Lily Niebaum is quite the charmer. If you look closely, you might see a little scarring above her lip. It's the only remaining evidence of the cleft lip Lily was born with 14 months ago.
"She was absolutely gorgeous. I kinda looked past the cleft as much as that doesn't even seem like it's possible," said her mother, Kari.
But Kari said others didn't look past it. Staring. Pulling back.
"We wanted to educate people about clefts. And we wanted to tell them and wanted to tell the kids that she's not hurting. She's okay," said Kari.
Kari said the family did hurt when they learned at 20 weeks of pregnancy that Lily would have a cleft lip. But they found a team at Children's Mercy Hospital -- where Kari happens to work -- that prepared them for Lily's birth.

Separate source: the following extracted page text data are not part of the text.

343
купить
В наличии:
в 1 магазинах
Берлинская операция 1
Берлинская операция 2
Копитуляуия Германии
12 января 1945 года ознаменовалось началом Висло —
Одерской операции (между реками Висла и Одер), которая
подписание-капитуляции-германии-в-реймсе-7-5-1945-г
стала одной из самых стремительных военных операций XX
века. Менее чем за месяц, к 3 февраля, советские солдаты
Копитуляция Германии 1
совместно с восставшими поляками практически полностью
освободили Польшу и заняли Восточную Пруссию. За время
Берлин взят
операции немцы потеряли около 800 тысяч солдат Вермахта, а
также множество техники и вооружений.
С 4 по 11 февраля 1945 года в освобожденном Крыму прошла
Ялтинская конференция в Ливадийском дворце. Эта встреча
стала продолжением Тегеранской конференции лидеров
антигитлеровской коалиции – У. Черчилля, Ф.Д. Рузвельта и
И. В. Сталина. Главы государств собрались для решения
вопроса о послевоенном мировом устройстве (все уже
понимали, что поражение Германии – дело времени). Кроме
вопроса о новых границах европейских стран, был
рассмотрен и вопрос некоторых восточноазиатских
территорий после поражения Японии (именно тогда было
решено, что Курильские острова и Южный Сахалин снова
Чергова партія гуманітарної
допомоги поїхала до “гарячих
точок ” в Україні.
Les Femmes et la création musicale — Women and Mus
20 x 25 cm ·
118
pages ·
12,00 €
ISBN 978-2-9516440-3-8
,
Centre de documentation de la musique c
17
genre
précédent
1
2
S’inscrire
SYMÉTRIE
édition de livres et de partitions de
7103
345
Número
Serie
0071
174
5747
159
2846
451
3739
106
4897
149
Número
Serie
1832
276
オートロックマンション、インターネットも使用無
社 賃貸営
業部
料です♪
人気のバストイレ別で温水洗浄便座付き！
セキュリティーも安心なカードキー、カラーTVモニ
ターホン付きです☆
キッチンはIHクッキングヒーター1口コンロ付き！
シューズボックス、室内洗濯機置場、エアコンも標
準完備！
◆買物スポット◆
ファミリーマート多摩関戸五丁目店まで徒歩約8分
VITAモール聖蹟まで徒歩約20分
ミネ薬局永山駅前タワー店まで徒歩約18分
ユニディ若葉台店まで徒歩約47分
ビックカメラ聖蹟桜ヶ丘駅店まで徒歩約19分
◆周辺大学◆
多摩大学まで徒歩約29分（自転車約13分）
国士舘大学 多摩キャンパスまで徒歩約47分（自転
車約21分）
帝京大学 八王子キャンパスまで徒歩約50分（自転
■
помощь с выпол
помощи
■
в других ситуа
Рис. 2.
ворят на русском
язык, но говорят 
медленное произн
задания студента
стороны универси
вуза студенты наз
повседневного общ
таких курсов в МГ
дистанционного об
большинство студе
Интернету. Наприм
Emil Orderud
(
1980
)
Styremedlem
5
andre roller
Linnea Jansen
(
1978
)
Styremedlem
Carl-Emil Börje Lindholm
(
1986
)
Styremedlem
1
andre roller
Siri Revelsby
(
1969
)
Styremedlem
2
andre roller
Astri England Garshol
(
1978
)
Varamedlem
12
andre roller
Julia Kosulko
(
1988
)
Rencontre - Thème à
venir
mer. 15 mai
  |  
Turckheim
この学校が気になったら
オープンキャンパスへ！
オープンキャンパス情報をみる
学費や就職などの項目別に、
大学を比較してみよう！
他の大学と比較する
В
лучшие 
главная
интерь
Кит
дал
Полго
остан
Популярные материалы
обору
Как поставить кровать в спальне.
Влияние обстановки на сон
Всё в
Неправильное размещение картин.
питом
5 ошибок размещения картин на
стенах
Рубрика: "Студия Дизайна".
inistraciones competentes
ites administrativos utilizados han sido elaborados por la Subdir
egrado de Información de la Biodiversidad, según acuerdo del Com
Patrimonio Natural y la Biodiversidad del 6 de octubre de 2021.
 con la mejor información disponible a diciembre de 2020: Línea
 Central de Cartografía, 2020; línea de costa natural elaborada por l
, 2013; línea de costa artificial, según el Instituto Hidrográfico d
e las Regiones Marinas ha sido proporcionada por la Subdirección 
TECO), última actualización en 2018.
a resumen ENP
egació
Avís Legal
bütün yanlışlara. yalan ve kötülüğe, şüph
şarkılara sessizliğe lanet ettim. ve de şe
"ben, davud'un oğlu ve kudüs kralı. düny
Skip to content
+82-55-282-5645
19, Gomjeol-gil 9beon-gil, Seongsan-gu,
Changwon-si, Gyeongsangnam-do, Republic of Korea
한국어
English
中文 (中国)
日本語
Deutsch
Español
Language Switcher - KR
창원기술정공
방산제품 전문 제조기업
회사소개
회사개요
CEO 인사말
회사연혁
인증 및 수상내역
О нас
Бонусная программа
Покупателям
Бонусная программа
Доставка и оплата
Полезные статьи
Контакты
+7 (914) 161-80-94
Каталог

"It's almost six to seven specialties all focused on this unborn child," said Dr. Shao Jiang.
Dr. Jiang said the team addresses the emotional and practical issues. That includes giving parents special baby bottles since a baby with a cleft lip cannot suck.
In Lily's case, they recommended a molding device that she wore every day to push back her gum and pull the lip sections closer together. It's an expensive item not covered by insurance.
Then at five-months-old, Lily had surgery to close the opening. Just one surgery is required these days.
"One surgery for a severe deformity often can be good enough to last a lifetime," said Dr. Jiang.
Kari said the family was in awe of the results although she admits a little sadness at seeing her baby's wide smile disappear.
"It's really great for people to say how beautiful she is out in public," said Kari.
It's what Lily's mom has known all along.
Lily didn't have a cleft palate, too. That would have required a second surgery. Children's Mercy sees more than 150 babies a year with cleft lips and palates.